Note that you still might very well use Chef to build your Docker container. But you might very well not. Since containers are supposed to run just one process in a particular way, I've found that a series of simple shell commands is way preferable to the overhead entailed by Chef.
In short no, you don't need anything like Chef or Puppet. Of course you can use if like to but it's not required.
If you build your system in such way that everything in containerized then what you need is only a tiny OS like CoreOS or Atomic.
So you just configure your VM via Cloud-Config if needed and deploy your container either with cloud config or Docker cli itself. The idea is your machines should have a static state and they can be created whenever you want new one and destroyed when you don't need.
There are other tools that can help with Docker orchestration which another story by itself.
Tools like Swarm, Kubernetes and Mesosphere.
docker-machine is also very helpful for development purpose. (maybe deployment too).
Here is CoreOS example:
https://coreos.com/os/docs/latest/cloud-config.html
Resource: I do it in production for different apps.
UPDATE:
BTW, Docker is not only a visualization technology. It does some sort of containerization (you can call it virtualization too) and that's only a small part of the what Docker can do. Docker can configure, build, ship and run application whit eliminating its dependencies on host machine. And that's why you don't need those classic configuration tools.

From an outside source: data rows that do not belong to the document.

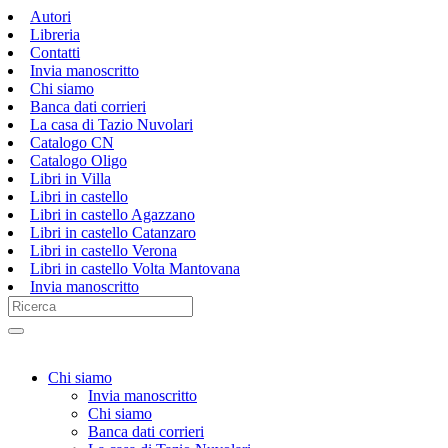
Autori
Libreria
Contatti
Invia manoscritto
Chi siamo
Banca dati corrieri
La casa di Tazio Nuvolari
Catalogo CN
Catalogo Oligo
Libri in Villa
Libri in castello
Libri in castello Agazzano
Libri in castello Catanzaro
Libri in castello Verona
Libri in castello Volta Mantovana
Invia manoscritto
Chi siamo
Invia manoscritto
Chi siamo
Banca dati corrieri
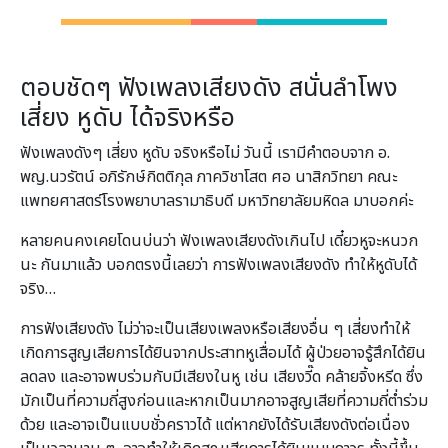
ตอบชัดๆ ฟังเพลงเสียงดัง สนั่นลำโพง
เสี่ยง หูดับ ได้จริงหรือ
ฟังเพลงดังๆ เสี่ยง หูดับ จริงหรือไม่ วันนี้ เรามีคำตอบจาก อ.
พญ.นวรัตน์ อภิรักษ์กิตติกุล ภาควิชาโสต ศอ นาสิกวิทยา คณะ
แพทยศาสตร์โรงพยาบาลรามาธิบดี มหาวิทยาลัยมหิดล มาบอกค่ะ
หลายคนคงเคยโดนบ่นว่า ฟังเพลงเสียงดังเกินไป เดี๋ยวหูจะหนวก
นะ กันมาแล้ว บอกตรงนี้เลยว่า การฟังเพลงเสียงดัง ทำให้หูดับได้
จริง…
การฟังเสียงดัง ไม่ว่าจะเป็นเสียงเพลงหรือเสียงอื่น ๆ เสี่ยงทำให้
เกิดการสูญเสียการได้ยินจากประสาทหูเสื่อมได้ ผู้ป่วยอาจรู้สึกได้ยิน
ลดลง และอาจพบร่วมกับมีเสียงในหู เช่น เสียงวี๊ด คล้ายจิ้งหรีด ซึ่ง
มักเป็นที่ความถี่สูงก่อนและหากเป็นมากอาจสูญเสียที่ความถี่ต่ำร่วม
ด้วย และอาจเป็นแบบชั่วคราวได้ แต่หากยังได้รับเสียงดังต่อเนื่อง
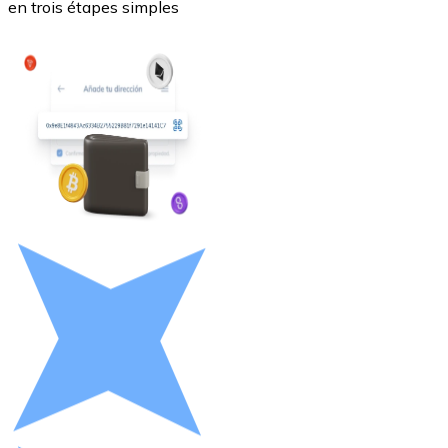
en trois étapes simples
Litecoin
LTC
XRP
XRP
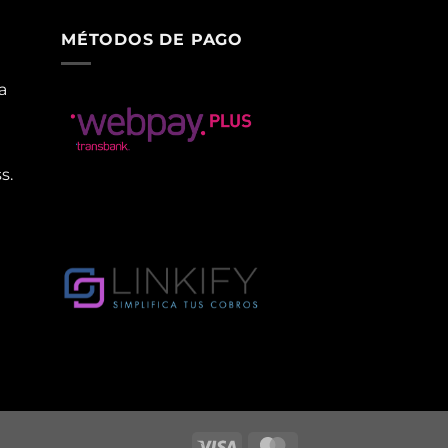
MÉTODOS DE PAGO
a
s.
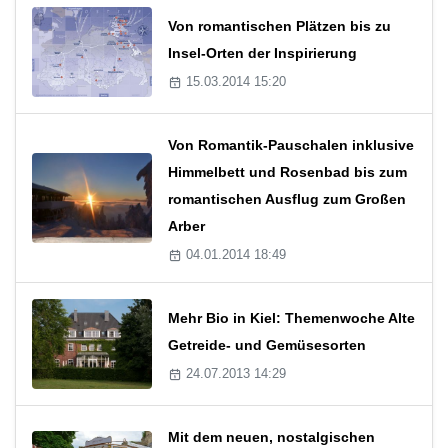
Von romantischen Plätzen bis zu
Insel-Orten der Inspirierung
15.03.2014 15:20
Von Romantik-Pauschalen inklusive
Himmelbett und Rosenbad bis zum
romantischen Ausflug zum Großen
Arber
04.01.2014 18:49
Mehr Bio in Kiel: Themenwoche Alte
Getreide- und Gemüsesorten
24.07.2013 14:29
Mit dem neuen, nostalgischen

Puppet and Chef are configuration management tools, where as Docker is a virtualization tool such as LXC.
Usually you'd be using Chef or puppet to manage Docker containers. For example take a look at Chef docs.
EDIT as per #ptierno comment.
Docker is three things: a cool way to run a process, a decent image-based deploy system, and a mediocre system image builder.
The first is not related to config management as those tools aren't involved in running a process, at least not directly. The second takes the place of some amount of config management in production by doing it ahead of time when you build the image. There is still often some need for last-mile config for stuff like service discovery and secrets but this can be handled by lighter tools like consul-templates or confd. The last is where the rub lies. docker build is simple, easy to get started with, and mostly unhelpful for complex situations. You get, at most, a single inheritance tree between dockerfiles which makes stuff like multi-axis matrix builds ({app1 app2 app3} x {prod qa dev}) more difficult than it could be. Also building composable abstraction for other groups to use is difficult, though again it isn't impossible. Using something like Packer to drive image builds can produce simpler code sometimes, and supports the full suite of CAPS (Chef, Ansible, Puppet, Salt) tools. This is mostly aimed at the use case where you are treating Docker images like tiny VMs, which I wish fewer people would do, but it's a thing so here we are.